─── GIVEN RECORDS ───

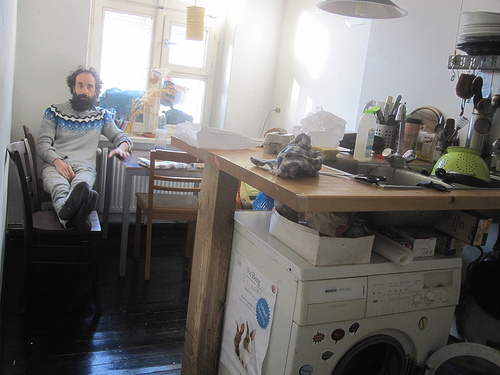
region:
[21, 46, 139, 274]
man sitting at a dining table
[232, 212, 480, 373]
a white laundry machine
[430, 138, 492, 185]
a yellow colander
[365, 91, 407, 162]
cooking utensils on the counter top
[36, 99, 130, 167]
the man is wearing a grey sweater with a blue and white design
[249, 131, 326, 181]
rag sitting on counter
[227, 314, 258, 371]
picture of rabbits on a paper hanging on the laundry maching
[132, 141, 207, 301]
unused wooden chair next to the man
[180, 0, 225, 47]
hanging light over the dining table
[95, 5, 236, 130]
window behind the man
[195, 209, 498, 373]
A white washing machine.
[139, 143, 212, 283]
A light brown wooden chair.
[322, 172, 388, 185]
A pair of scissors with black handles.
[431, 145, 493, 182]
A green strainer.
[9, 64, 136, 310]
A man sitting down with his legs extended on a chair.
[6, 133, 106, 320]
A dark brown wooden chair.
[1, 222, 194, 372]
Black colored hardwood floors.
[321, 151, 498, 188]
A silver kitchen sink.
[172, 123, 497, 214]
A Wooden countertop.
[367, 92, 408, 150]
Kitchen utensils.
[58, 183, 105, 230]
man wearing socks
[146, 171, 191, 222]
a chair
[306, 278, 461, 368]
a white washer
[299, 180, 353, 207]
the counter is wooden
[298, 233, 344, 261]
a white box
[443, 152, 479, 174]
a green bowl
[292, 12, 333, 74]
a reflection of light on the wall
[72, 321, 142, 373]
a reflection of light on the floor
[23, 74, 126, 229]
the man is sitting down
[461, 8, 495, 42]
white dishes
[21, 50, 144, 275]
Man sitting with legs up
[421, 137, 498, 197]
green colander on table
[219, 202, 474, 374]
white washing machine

───
─── GIVEN RECORDS ───

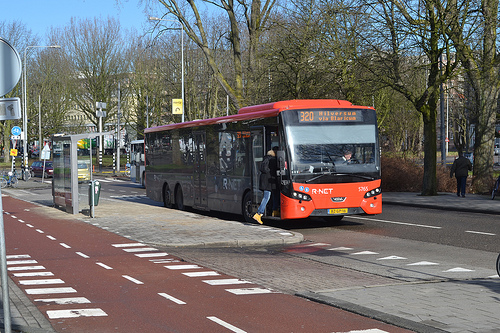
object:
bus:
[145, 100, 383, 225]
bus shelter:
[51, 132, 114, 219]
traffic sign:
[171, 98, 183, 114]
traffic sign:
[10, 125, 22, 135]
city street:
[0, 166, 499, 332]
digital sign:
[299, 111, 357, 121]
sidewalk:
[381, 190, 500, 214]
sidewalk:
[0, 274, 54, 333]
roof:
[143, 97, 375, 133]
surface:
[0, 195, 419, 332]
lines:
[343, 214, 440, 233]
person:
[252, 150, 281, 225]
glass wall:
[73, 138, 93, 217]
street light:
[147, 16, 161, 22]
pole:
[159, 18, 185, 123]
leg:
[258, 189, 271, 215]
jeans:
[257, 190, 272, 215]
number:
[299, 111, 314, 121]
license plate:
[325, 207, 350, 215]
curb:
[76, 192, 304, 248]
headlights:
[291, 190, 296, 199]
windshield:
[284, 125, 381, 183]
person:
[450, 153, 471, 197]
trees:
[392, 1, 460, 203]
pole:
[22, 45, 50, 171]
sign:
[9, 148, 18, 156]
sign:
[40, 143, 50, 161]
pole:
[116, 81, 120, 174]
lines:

───

TO DO → Rewrite only the records that begin at the line containing "[95, 5, 236, 130]" and end after the line containing "A man sitting", replacing "498" with "497" and leaving everything else unchanged.

TASK OUTPUT →
[95, 5, 236, 130]
window behind the man
[195, 209, 497, 373]
A white washing machine.
[139, 143, 212, 283]
A light brown wooden chair.
[322, 172, 388, 185]
A pair of scissors with black handles.
[431, 145, 493, 182]
A green strainer.
[9, 64, 136, 310]
A man sitting down with his legs extended on a chair.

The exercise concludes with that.